A Shareholders' Written Resolution in the United Kingdom records a corporate decision and the meeting or written procedure by which the directors or members reached it, and is shaped by the Companies Act 2006.

The statutory written resolution procedure for private companies is set out in sections 288–300 of the Companies Act 2006. Section 288 provides that anything that could be done by a private company in general meeting may instead be done by a written resolution, subject to specific exceptions: the removal of a director under section 168 of the Act and the removal of an auditor under section 510 cannot be effected by written resolution. This exception exists because these procedures entitle the person being removed to make representations to the meeting, and the written resolution procedure does not replicate that procedural protection.

The Companies Act 2006, section 291, requires that the proposed written resolution must be sent or submitted to every eligible member simultaneously (or as nearly as practicable). An eligible member is a member who is entitled to vote on the resolution at the date it is circulated, as determined by the company's articles of association. Section 291(4) requires that the circulation must be accompanied by a statement informing members how to signify agreement to the resolution and the date by which the resolution must be passed (the lapse date). Section 297 provides that a proposed written resolution lapses if it has not been passed within 28 days of circulation (unless the company's articles specify a different period).

An ordinary written resolution under section 282 of the Companies Act 2006 requires a simple majority — more than 50% of the total voting rights of all eligible members. A special written resolution under section 283 requires a 75% supermajority of the total voting rights of all eligible members. The critical distinction between written resolutions and resolutions passed at a meeting is that written resolutions count votes on the basis of total voting rights of all eligible members, not just those who vote — so a member who does not return the resolution counts as effectively voting against it.

Under section 30 of the Companies Act 2006, all special resolutions and certain other resolutions (including resolutions amending the articles of association) must be filed at Companies House within 15 days of being passed. Failure to file within 15 days is a criminal offence under section 30(2), carrying a fine for every officer of the company in default. The Registrar of Companies at Companies House maintains a public register of all resolutions filed, which forms part of the company's publicly searchable record.

When Do You Need a Shareholders' Written Resolution (UK)?

A Shareholders' Written Resolution is needed by any private limited company in England, Scotland, or Wales when it needs to pass an ordinary or special shareholder resolution and the directors prefer not to — or cannot practically — convene a general meeting.

▶ [Instructions to follow] Please continue the passage on shareholders' written resolutions under the Companies Act 2006, picking up right after its final sentence.

▶ [Records]
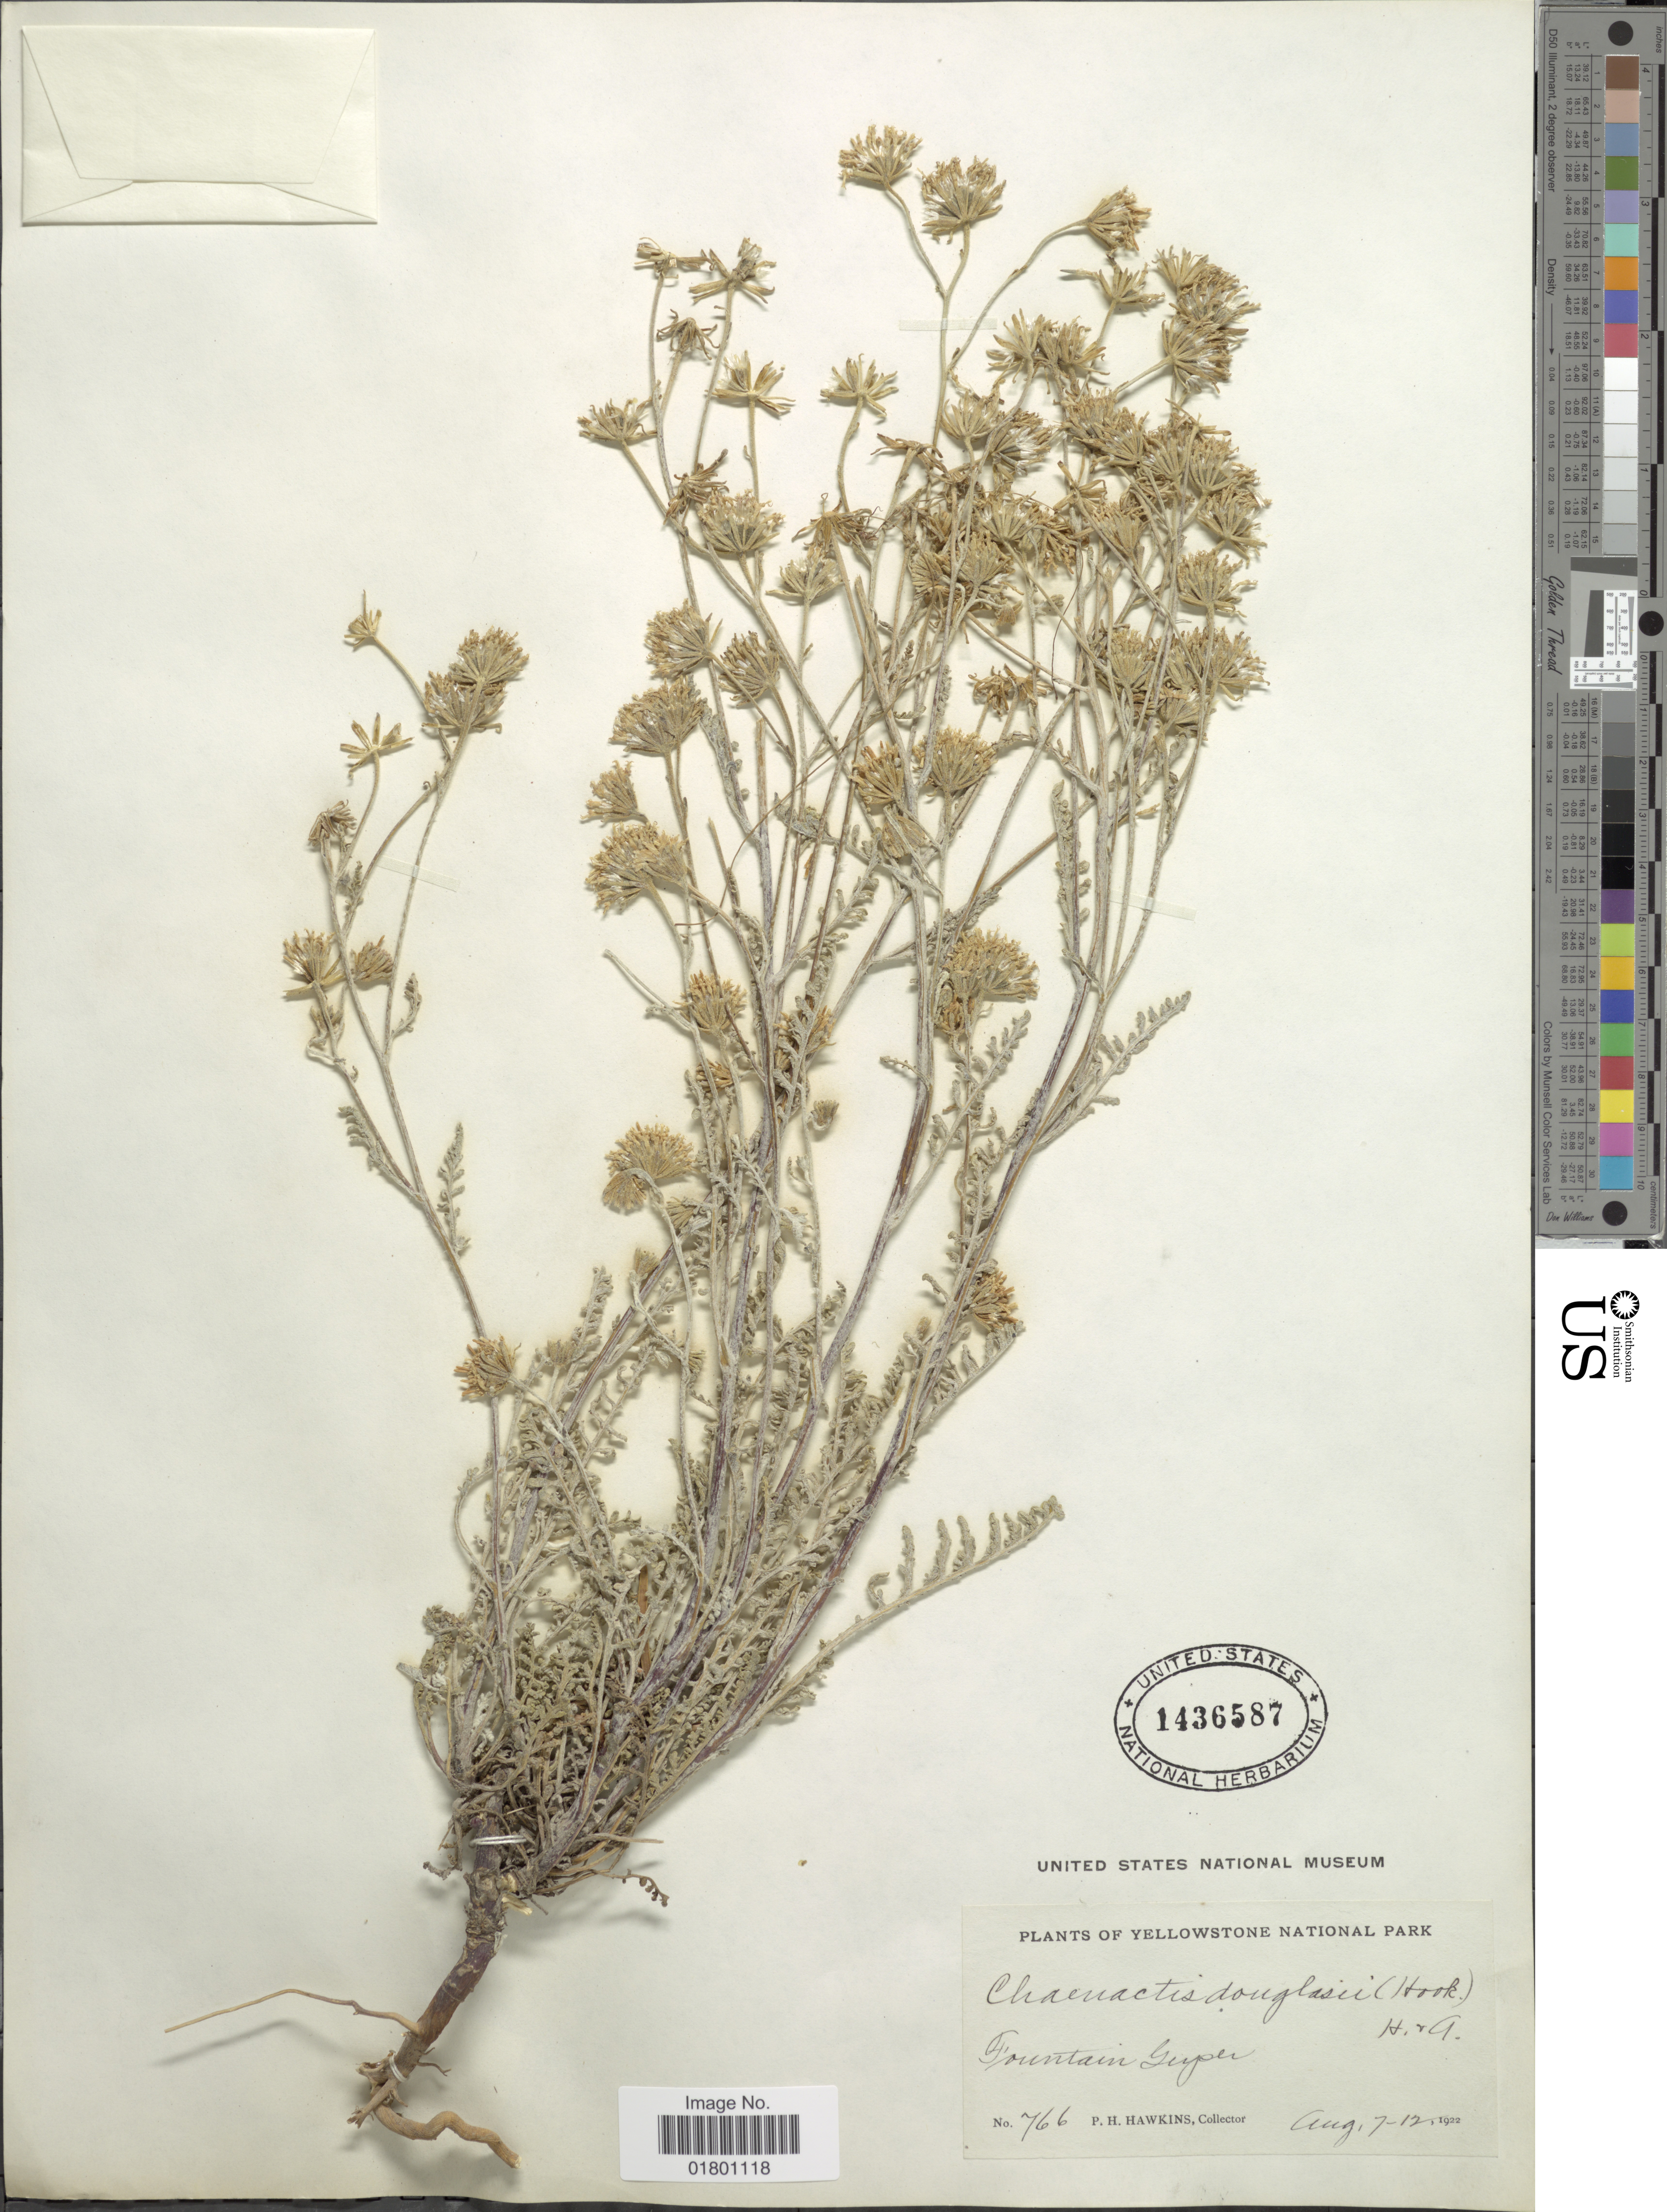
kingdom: Plantae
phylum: Tracheophyta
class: Magnoliopsida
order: Asterales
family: Asteraceae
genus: Chaenactis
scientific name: Chaenactis douglasii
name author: Hook. & Arn.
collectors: P. Hawkins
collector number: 766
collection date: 1922-08-07/1922-08-12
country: United States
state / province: Wyoming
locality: Yellowstone National Park, Fountain Geyser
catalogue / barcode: US 1436587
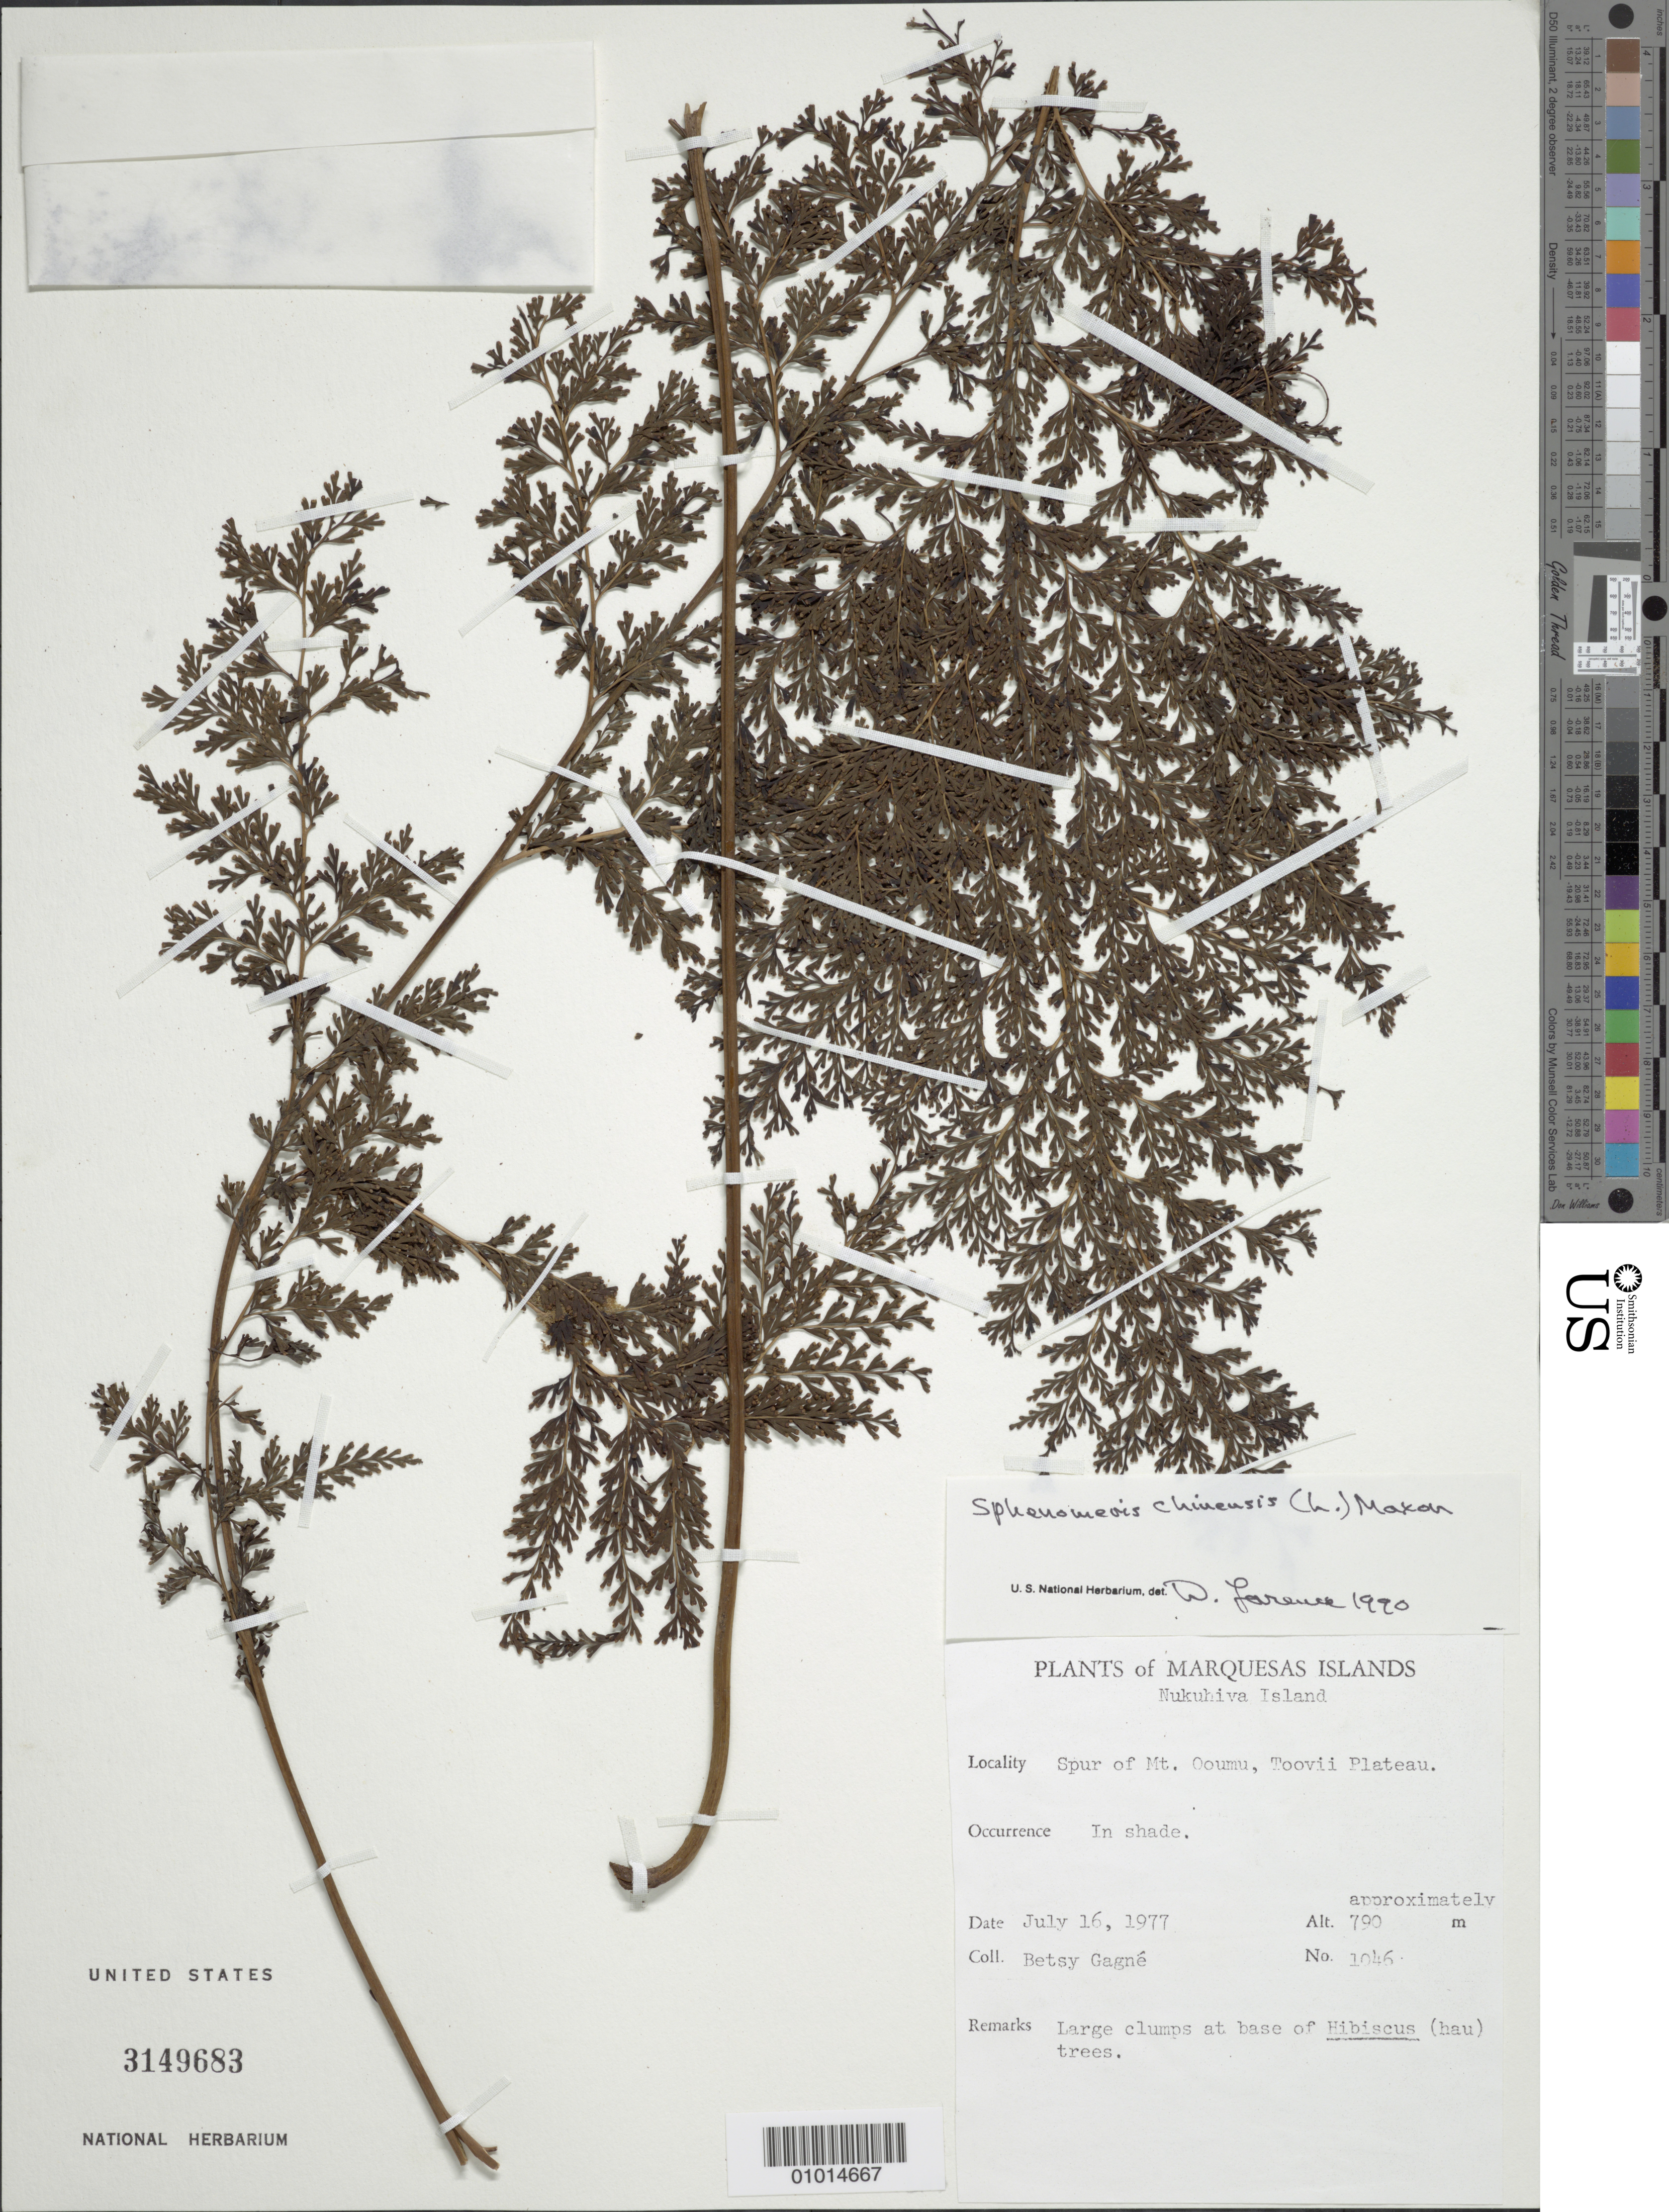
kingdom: Plantae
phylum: Tracheophyta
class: Polypodiopsida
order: Polypodiales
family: Lindsaeaceae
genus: Sphenomeris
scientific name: Sphenomeris chinensis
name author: (L.) Maxon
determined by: Lorence, David H., (PTBG), National Tropical Botanical Garden (UNITED STATES)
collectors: B. H. Gagné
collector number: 1046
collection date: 1977-07-16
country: French Polynesia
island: Nuku Hiva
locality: Toovii Plateau, spur of Mt. Ooumu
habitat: Large clumps at bases of Hibiscus trees, in shade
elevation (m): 790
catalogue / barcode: US 3149683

▶ [Response]
A written resolution is needed for routine corporate housekeeping decisions that require shareholder approval: approving the annual accounts under section 394 of the Companies Act 2006, declaring or approving a dividend, ratifying a director's act, granting the directors authority to allot shares under section 551 of the Act, or disapplying pre-emption rights on the allotment of shares under section 570 of the Act. Owner-managed businesses and family companies routinely use written resolutions for these annual formalities because calling a general meeting for a company with one or two shareholders is an unnecessary procedural step.

A written resolution is needed when a private company wishes to pass a special resolution: amending the articles of association to change the company's objects, governance structure, or share capital provisions; changing the company's name; re-registering the company as unlimited; reducing the company's share capital under section 641 of the Companies Act 2006; disapplying statutory pre-emption rights; authorising an off-market purchase of the company's own shares; or approving a voluntary winding up. Special resolutions require a 75% supermajority and must be filed at Companies House within 15 days of passing.

Venture capital-backed companies and companies with investor shareholders use written resolutions for investment-related approvals: approving a new issue of shares to investors at a fundraising round, approving the grant of EMI share options under the Enterprise Management Incentives scheme, approving a new shareholders' agreement, or authorising a sale of the company's business. These decisions often need to be taken quickly and with certainty, and a written resolution avoids the delay of a formal notice period for a general meeting.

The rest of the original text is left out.